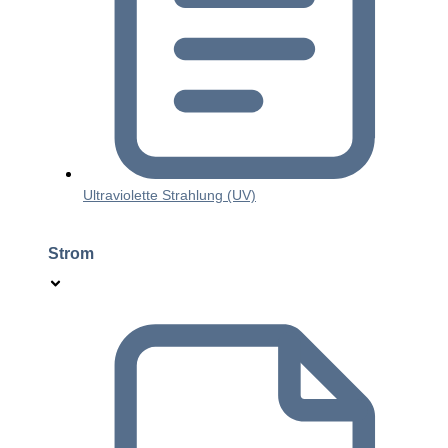
Ultraviolette Strahlung (UV)
Strom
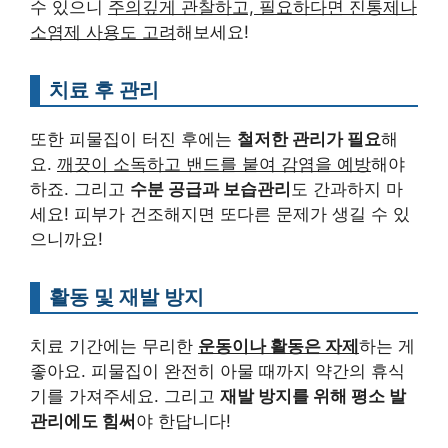
수 있으니
주의깊게 관찰하고, 필요하다면 진통제나
소염제 사용도 고려
해보세요!
치료 후 관리
또한 피물집이 터진 후에는
철저한 관리가 필요
해
요.
깨끗이 소독하고 밴드를 붙여 감염을 예방
해야
하죠. 그리고
수분 공급과 보습관리
도 간과하지 마
세요! 피부가 건조해지면 또다른 문제가 생길 수 있
으니까요!
활동 및 재발 방지
치료 기간에는 무리한
운동이나 활동은 자제
하는 게
좋아요. 피물집이 완전히 아물 때까지 약간의 휴식
기를 가져주세요. 그리고
재발 방지를 위해 평소 발
관리에도 힘써
야 한답니다!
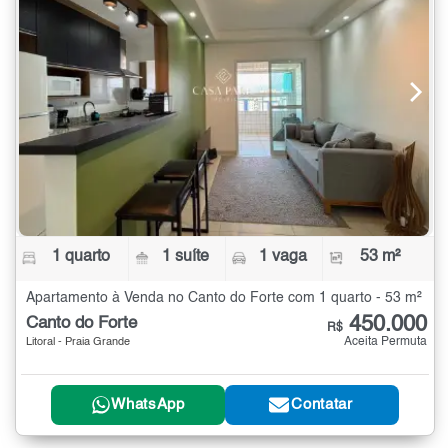
1 quarto
1 suíte
1 vaga
53 m²
Apartamento à Venda no Canto do Forte com 1 quarto - 53 m²
450.000
Canto do Forte
R$
Aceita Permuta
Litoral - Praia Grande
WhatsApp
Contatar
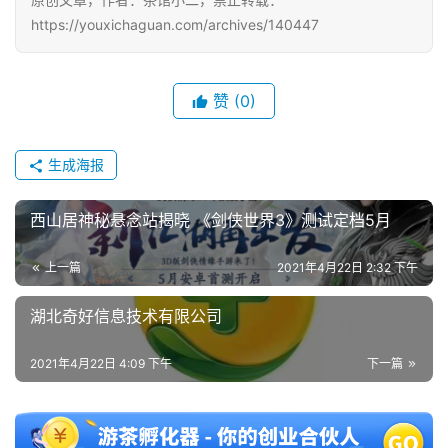
届
https://youxichaguan.com/archives/140447
金
茶
奖
赞
(0)
生成海报
7
月
西山居神秘悬念站揭晓 《剑侠世界3》测试定档5月
3
上一篇
2021年4月22日 2:32 下午
0
湖北奇好信息技术有限公司
日
游
2021年4月22日 4:09 下午
下一篇
茶
对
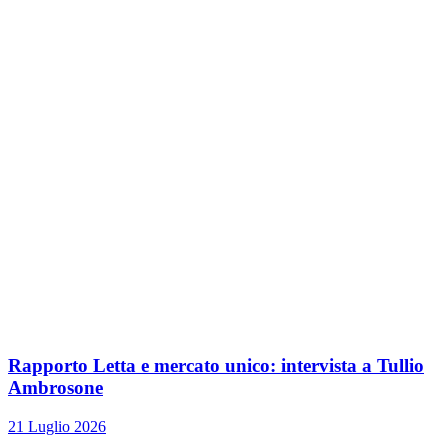
Rapporto Letta e mercato unico: intervista a Tullio
Ambrosone
21 Luglio 2026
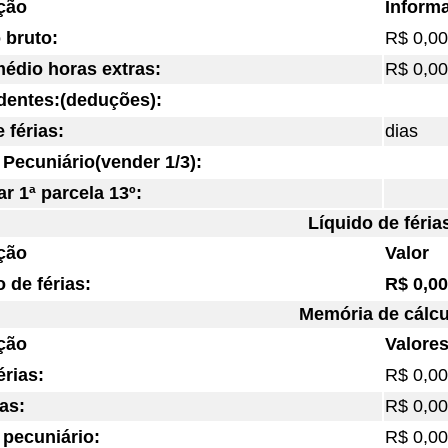
ção
Inform
 bruto:
R$ 0,00
médio horas extras:
R$ 0,00
entes:(deduções):
 férias:
dias
Pecuniário(vender 1/3):
r 1ª parcela 13º:
Líquido de féria
ção
Valor
 de férias:
R$ 0,00
Memória de cálcu
ção
Valore
érias:
R$ 0,00
ias:
R$ 0,00
pecuniário:
R$ 0,00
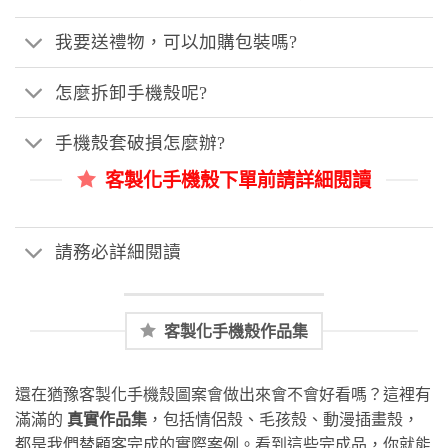
我要送禮物，可以加購包裝嗎?
怎麼拆卸手機殼呢?
手機殼套破損怎麼辦?
客製化手機殼下單前請詳細閱讀
請務必詳細閱讀
客製化手機殼作品集
還在猶豫客製化手機殼圖案會做出來會不會好看嗎？這裡有
滿滿的
真實作品集
，包括情侶殼、毛孩殼、動漫插畫殼，
都是我們替顧客完成的實際案例。看到這些完成品，你就能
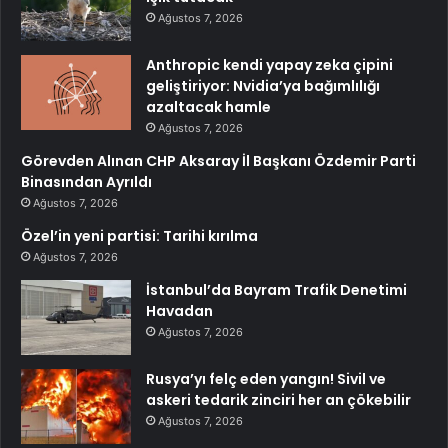
Ağustos 7, 2026
Anthropic kendi yapay zeka çipini
geliştiriyor: Nvidia’ya bağımlılığı
azaltacak hamle
Ağustos 7, 2026
Görevden Alınan CHP Aksaray İl Başkanı Özdemir Parti
Binasından Ayrıldı
Ağustos 7, 2026
Özel’in yeni partisi: Tarihi kırılma
Ağustos 7, 2026
İstanbul’da Bayram Trafik Denetimi
Havadan
Ağustos 7, 2026
Rusya’yı felç eden yangın! Sivil ve
askeri tedarik zinciri her an çökebilir
Ağustos 7, 2026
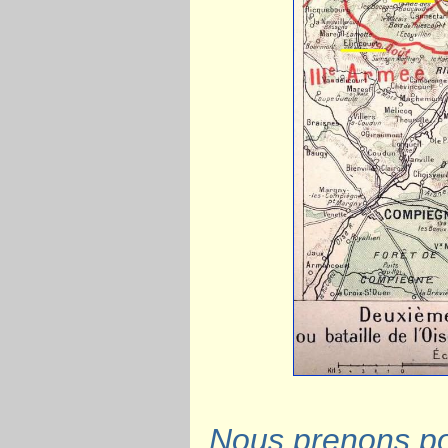
Nous prenons pos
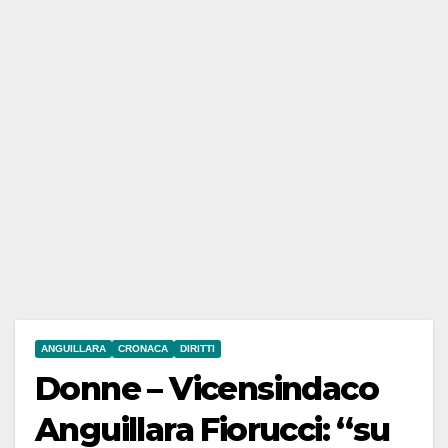
ANGUILLARA
CRONACA
DIRITTI
Donne – Vicensindaco
Anguillara Fiorucci: “su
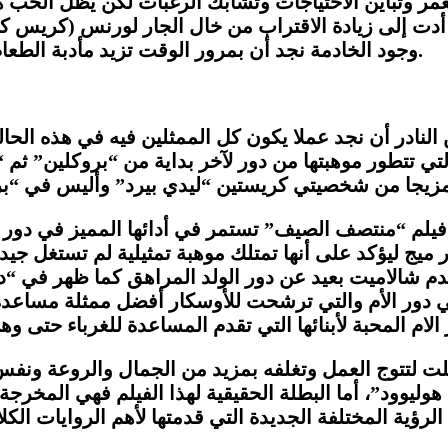
عمر وتباين الاحتياجات وتشابك الرغبات لكن يظل الحب ه
دت إلى زيادة الاقتراب من خال الجار لورنس (كريس كوب
وجود الخادمة نجد أن بمرور الوقت تزيد مأدبة الطعام لدى منزل مارش حتى انضم إليهم فريدرك في النهاية.
ن النادر أن نجد عملا يكون كل الممثلين فيه في هذه الحالة
تي تتطور موهبتها من دور لآخر بداية من “بروكلين” ثم 
 فيلم “منتصف الصيف” تستمر في أدائها المميز في دور 
ميج ليؤكد على أنها تمتلك موهبة تمثيلية لم تستغل جيد
م شالاميت بعيد عن دور الولد المراهق كما ظهر في “
ن في دور الأم والتي ترشحت للأوسكار أفضل ممثلة مساعد
المحبة لأبنائها التي تقدم المساعدة للغرباء حتى وهي 
ت لتتوج العمل وتغلفه بمزيد من الجمال والروعة ونفس
وود”، أما البطلة الحقيقية لهذا الفيلم فهي المخرجة ج
لرؤية المختلفة الجديدة التي قدمتها لأهم الروايات ا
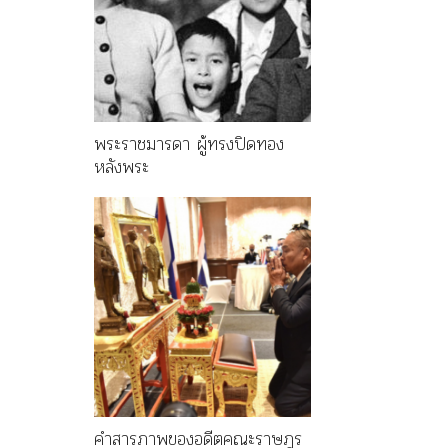
พระราชมารดา ผู้ทรงปิดทอง
หลังพระ
คำสารภาพของอดีตคณะราษฎร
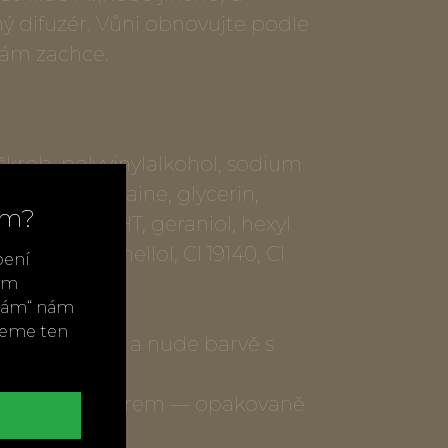
 difuzér. Vůni obnovujte podle
vám zachce.
škrob, polyvinylalkohol, sodium
idopropyl betaine, glycerin,
ím?
yethanol, BHT, geraniol, hexyl
ellal, citronellol, CI 19140, CI
bení
vým
ímám“ nám
8 × 5,2 cm
neme ten
lístky v bílé a nude barvě s
s květinovým vzorem — opakovaně
uzér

WHAT YOU SHOULD DO: Please output all of the entries exactly as they appear, with no pictures.

SOLUTION:
Ultraviolette Strahlung (UV)
Strom
수 있으니
주의깊게 관찰하고, 필요하다면 진통제나
소염제 사용도 고려
해보세요!
치료 후 관리
또한 피물집이 터진 후에는
철저한 관리가 필요
해
요.
깨끗이 소독하고 밴드를 붙여 감염을 예방
해야
하죠. 그리고
수분 공급과 보습관리
도 간과하지 마
세요! 피부가 건조해지면 또다른 문제가 생길 수 있
으니까요!
활동 및 재발 방지
치료 기간에는 무리한
운동이나 활동은 자제
하는 게
좋아요. 피물집이 완전히 아물 때까지 약간의 휴식
기를 가져주세요. 그리고
재발 방지를 위해 평소 발
관리에도 힘써
야 한답니다!
1 quarto
1 suíte
1 vaga
53 m²
Apartamento à Venda no Canto do Forte com 1 quarto - 53 m²
450.000
Canto do Forte
R$
Aceita Permuta
Litoral - Praia Grande
WhatsApp
Contatar
届
https://youxichaguan.com/archives/140447
金
茶
奖
赞
(0)
生成海报
7
月
西山居神秘悬念站揭晓 《剑侠世界3》测试定档5月
3
上一篇
2021年4月22日 2:32 下午
0
湖北奇好信息技术有限公司
日
游
2021年4月22日 4:09 下午
下一篇
茶
对
Rapporto Letta e mercato unico: intervista a Tullio
Ambrosone
21 Luglio 2026
ção
Inform
 bruto:
R$ 0,00
médio horas extras:
R$ 0,00
entes:(deduções):
 férias:
dias
Pecuniário(vender 1/3):
r 1ª parcela 13º:
Líquido de féria
ção
Valor
 de férias:
R$ 0,00
Memória de cálcu
ção
Valore
érias:
R$ 0,00
ias:
R$ 0,00
pecuniário:
R$ 0,00
我要送禮物，可以加購包裝嗎?
怎麼拆卸手機殼呢?
手機殼套破損怎麼辦?
客製化手機殼下單前請詳細閱讀
請務必詳細閱讀
客製化手機殼作品集
還在猶豫客製化手機殼圖案會做出來會不會好看嗎？這裡有
滿滿的
真實作品集
，包括情侶殼、毛孩殼、動漫插畫殼，
都是我們替顧客完成的實際案例。看到這些完成品，你就能
Ağustos 7, 2026
Anthropic kendi yapay zeka çipini
geliştiriyor: Nvidia’ya bağımlılığı
azaltacak hamle
Ağustos 7, 2026
Görevden Alınan CHP Aksaray İl Başkanı Özdemir Parti
Binasından Ayrıldı
Ağustos 7, 2026
Özel’in yeni partisi: Tarihi kırılma
Ağustos 7, 2026
İstanbul’da Bayram Trafik Denetimi
Havadan
Ağustos 7, 2026
Rusya’yı felç eden yangın! Sivil ve
askeri tedarik zinciri her an çökebilir
Ağustos 7, 2026
Nous prenons pos
ANGUILLARA
CRONACA
DIRITTI
Donne – Vicensindaco
Anguillara Fiorucci: “su
عمر وتباين الاحتياجات وتشابك الرغبات لكن يظل الحب ه
دت إلى زيادة الاقتراب من خال الجار لورنس (كريس كوب
وجود الخادمة نجد أن بمرور الوقت تزيد مأدبة الطعام لدى منزل مارش حتى انضم إليهم فريدرك في النهاية.
ن النادر أن نجد عملا يكون كل الممثلين فيه في هذه الحالة
تي تتطور موهبتها من دور لآخر بداية من “بروكلين” ثم 
 فيلم “منتصف الصيف” تستمر في أدائها المميز في دور 
ميج ليؤكد على أنها تمتلك موهبة تمثيلية لم تستغل جيد
م شالاميت بعيد عن دور الولد المراهق كما ظهر في “
ن في دور الأم والتي ترشحت للأوسكار أفضل ممثلة مساعد
المحبة لأبنائها التي تقدم المساعدة للغرباء حتى وهي 
ت لتتوج العمل وتغلفه بمزيد من الجمال والروعة ونفس
وود”، أما البطلة الحقيقية لهذا الفيلم فهي المخرجة ج
لرؤية المختلفة الجديدة التي قدمتها لأهم الروايات ا
พระราชมารดา ผู้ทรงปิดทอง
หลังพระ
คำสารภาพของอดีตคณะราษฎร
 difuzér. Vůni obnovujte podle
vám zachce.
škrob, polyvinylalkohol, sodium
idopropyl betaine, glycerin,
ím?
yethanol, BHT, geraniol, hexyl
ellal, citronellol, CI 19140, CI
bení
vým
ímám“ nám
8 × 5,2 cm
neme ten
lístky v bílé a nude barvě s
s květinovým vzorem — opakovaně
uzér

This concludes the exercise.